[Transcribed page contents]

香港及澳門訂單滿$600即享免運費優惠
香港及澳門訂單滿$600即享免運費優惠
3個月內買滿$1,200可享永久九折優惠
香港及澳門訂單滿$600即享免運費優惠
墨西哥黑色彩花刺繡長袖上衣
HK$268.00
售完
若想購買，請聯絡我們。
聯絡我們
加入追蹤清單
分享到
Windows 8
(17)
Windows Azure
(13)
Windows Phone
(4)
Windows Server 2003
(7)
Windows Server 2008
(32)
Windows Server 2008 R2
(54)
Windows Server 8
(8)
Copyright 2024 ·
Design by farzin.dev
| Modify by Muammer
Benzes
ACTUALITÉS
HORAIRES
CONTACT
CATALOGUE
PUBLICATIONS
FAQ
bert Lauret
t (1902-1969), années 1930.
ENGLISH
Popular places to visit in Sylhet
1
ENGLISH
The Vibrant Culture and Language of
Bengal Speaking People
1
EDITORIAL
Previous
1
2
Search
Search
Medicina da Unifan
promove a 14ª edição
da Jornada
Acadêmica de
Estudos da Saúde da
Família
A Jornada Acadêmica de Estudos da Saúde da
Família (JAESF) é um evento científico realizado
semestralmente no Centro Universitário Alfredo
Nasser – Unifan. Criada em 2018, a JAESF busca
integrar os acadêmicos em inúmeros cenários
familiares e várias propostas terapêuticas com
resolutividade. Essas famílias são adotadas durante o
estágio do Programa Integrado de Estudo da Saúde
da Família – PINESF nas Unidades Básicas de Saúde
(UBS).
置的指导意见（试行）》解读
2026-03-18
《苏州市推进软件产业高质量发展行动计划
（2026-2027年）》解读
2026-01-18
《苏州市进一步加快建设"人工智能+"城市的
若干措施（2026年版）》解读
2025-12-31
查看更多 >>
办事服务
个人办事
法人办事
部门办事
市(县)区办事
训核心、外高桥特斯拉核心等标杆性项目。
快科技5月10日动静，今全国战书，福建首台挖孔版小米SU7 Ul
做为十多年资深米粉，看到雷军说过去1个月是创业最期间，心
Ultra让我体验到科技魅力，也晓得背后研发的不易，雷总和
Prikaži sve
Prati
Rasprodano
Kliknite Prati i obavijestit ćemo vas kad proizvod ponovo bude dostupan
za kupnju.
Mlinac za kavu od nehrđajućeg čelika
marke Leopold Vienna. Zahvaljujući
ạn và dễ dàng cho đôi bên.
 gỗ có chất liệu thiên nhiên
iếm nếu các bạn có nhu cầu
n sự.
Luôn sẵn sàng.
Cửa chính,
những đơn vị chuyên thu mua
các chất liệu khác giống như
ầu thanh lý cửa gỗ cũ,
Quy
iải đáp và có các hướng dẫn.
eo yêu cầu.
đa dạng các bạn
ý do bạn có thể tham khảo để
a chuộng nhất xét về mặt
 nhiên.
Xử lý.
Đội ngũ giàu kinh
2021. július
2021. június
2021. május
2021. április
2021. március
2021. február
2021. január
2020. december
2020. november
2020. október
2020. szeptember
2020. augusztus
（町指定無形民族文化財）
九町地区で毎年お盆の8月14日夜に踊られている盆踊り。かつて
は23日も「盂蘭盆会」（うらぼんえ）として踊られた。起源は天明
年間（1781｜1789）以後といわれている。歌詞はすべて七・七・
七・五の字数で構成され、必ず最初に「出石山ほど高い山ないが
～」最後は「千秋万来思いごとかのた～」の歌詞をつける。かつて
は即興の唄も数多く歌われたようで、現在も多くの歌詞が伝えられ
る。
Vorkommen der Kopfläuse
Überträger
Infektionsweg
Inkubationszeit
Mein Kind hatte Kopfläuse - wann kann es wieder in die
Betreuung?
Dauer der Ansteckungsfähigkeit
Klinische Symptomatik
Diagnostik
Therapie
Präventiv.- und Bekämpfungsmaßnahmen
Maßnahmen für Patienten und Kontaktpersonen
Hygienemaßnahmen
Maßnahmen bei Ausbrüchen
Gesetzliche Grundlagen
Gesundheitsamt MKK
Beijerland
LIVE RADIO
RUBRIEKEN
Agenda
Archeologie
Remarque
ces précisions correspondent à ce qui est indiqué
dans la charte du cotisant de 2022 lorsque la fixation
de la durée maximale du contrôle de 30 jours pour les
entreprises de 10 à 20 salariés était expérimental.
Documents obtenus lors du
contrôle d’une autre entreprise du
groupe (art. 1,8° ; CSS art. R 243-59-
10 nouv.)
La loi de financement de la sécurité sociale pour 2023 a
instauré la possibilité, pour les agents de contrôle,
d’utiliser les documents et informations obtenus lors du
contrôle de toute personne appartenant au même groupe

▶ [What to produce]: Look above for the line holding "2020. augusztus" and the line holding "Hygienemaßnahmen", then output exactly those two lines and every line between them, nothing more.

▶ [Answer]:
2020. augusztus
（町指定無形民族文化財）
九町地区で毎年お盆の8月14日夜に踊られている盆踊り。かつて
は23日も「盂蘭盆会」（うらぼんえ）として踊られた。起源は天明
年間（1781｜1789）以後といわれている。歌詞はすべて七・七・
七・五の字数で構成され、必ず最初に「出石山ほど高い山ないが
～」最後は「千秋万来思いごとかのた～」の歌詞をつける。かつて
は即興の唄も数多く歌われたようで、現在も多くの歌詞が伝えられ
る。
Vorkommen der Kopfläuse
Überträger
Infektionsweg
Inkubationszeit
Mein Kind hatte Kopfläuse - wann kann es wieder in die
Betreuung?
Dauer der Ansteckungsfähigkeit
Klinische Symptomatik
Diagnostik
Therapie
Präventiv.- und Bekämpfungsmaßnahmen
Maßnahmen für Patienten und Kontaktpersonen
Hygienemaßnahmen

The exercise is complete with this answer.